**Data:**
<<<<

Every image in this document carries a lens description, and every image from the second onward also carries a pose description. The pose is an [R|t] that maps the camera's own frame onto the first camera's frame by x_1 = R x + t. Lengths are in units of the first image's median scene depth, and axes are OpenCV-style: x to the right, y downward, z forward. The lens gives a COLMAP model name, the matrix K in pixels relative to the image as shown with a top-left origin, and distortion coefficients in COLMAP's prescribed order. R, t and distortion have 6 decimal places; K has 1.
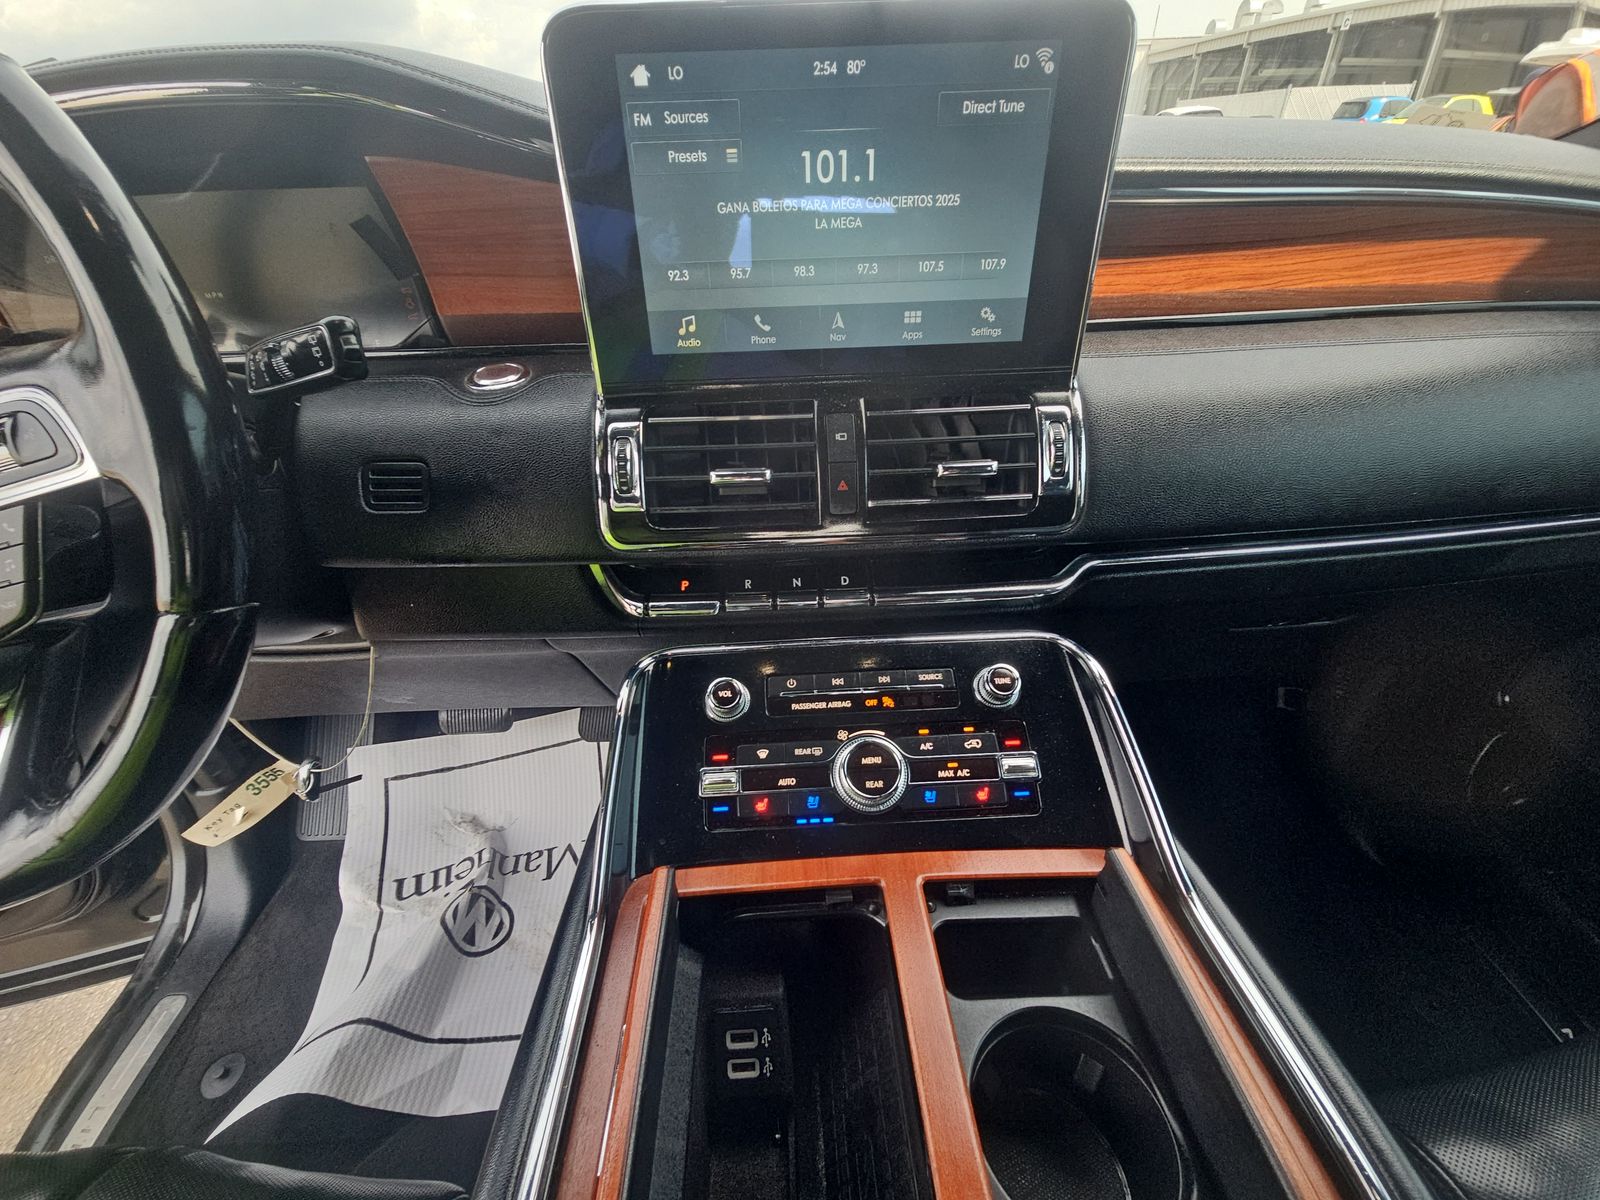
lens RADIAL K [[645.1, 0, 801.5], [0, 645.1, 606.0], [0, 0, 1]] dist [0.008151, -0.000572]
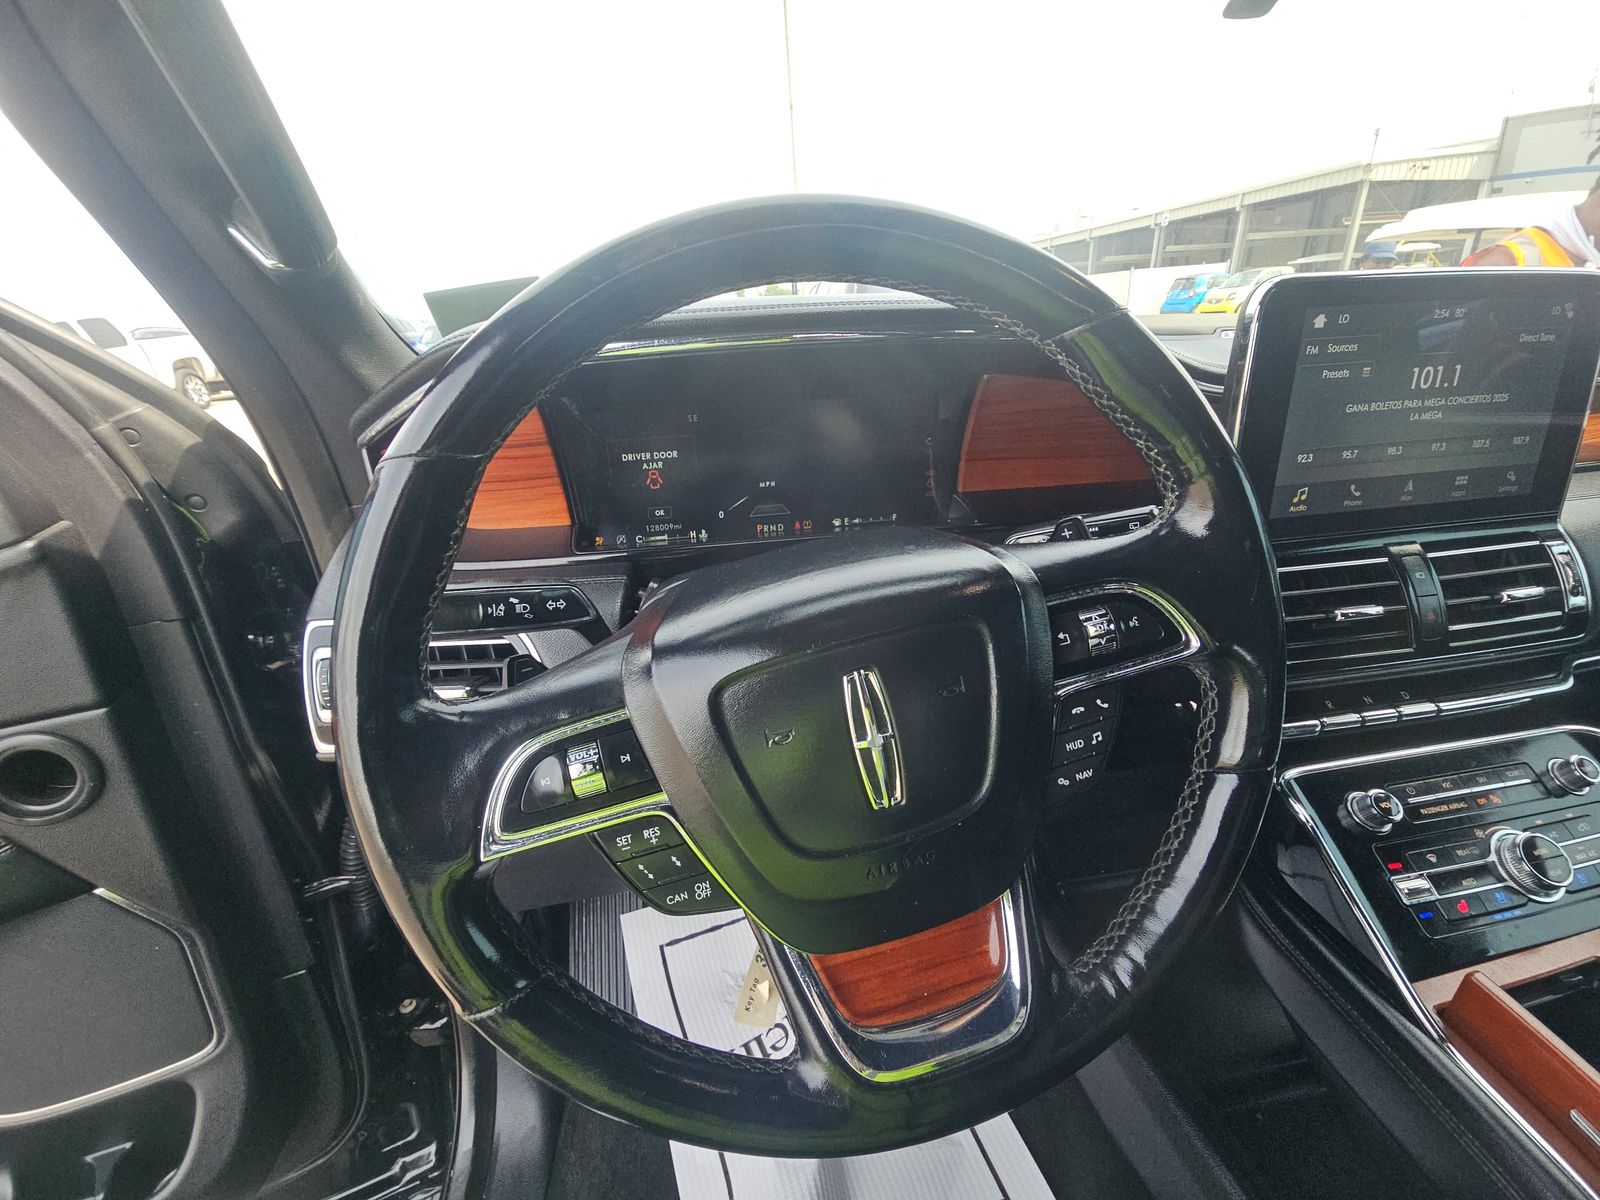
lens RADIAL K [[645.1, 0, 794.5], [0, 645.1, 604.1], [0, 0, 1]] dist [0.008151, -0.000572]
pose [[0.991619, -0.061895, 0.113403, -1.275744], [0.081254, 0.981218, -0.174954, -0.094599], [-0.100444, 0.182702, 0.978024, -0.065075]]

>>>>

**The task:** For this exercise, give the listing again exactly as written, with the pictures omitted.

**Output:**
Every image in this document carries a lens description, and every image from the second onward also carries a pose description. The pose is an [R|t] that maps the camera's own frame onto the first camera's frame by x_1 = R x + t. Lengths are in units of the first image's median scene depth, and axes are OpenCV-style: x to the right, y downward, z forward. The lens gives a COLMAP model name, the matrix K in pixels relative to the image as shown with a top-left origin, and distortion coefficients in COLMAP's prescribed order. R, t and distortion have 6 decimal places; K has 1.
lens RADIAL K [[645.1, 0, 801.5], [0, 645.1, 606.0], [0, 0, 1]] dist [0.008151, -0.000572]
lens RADIAL K [[645.1, 0, 794.5], [0, 645.1, 604.1], [0, 0, 1]] dist [0.008151, -0.000572]
pose [[0.991619, -0.061895, 0.113403, -1.275744], [0.081254, 0.981218, -0.174954, -0.094599], [-0.100444, 0.182702, 0.978024, -0.065075]]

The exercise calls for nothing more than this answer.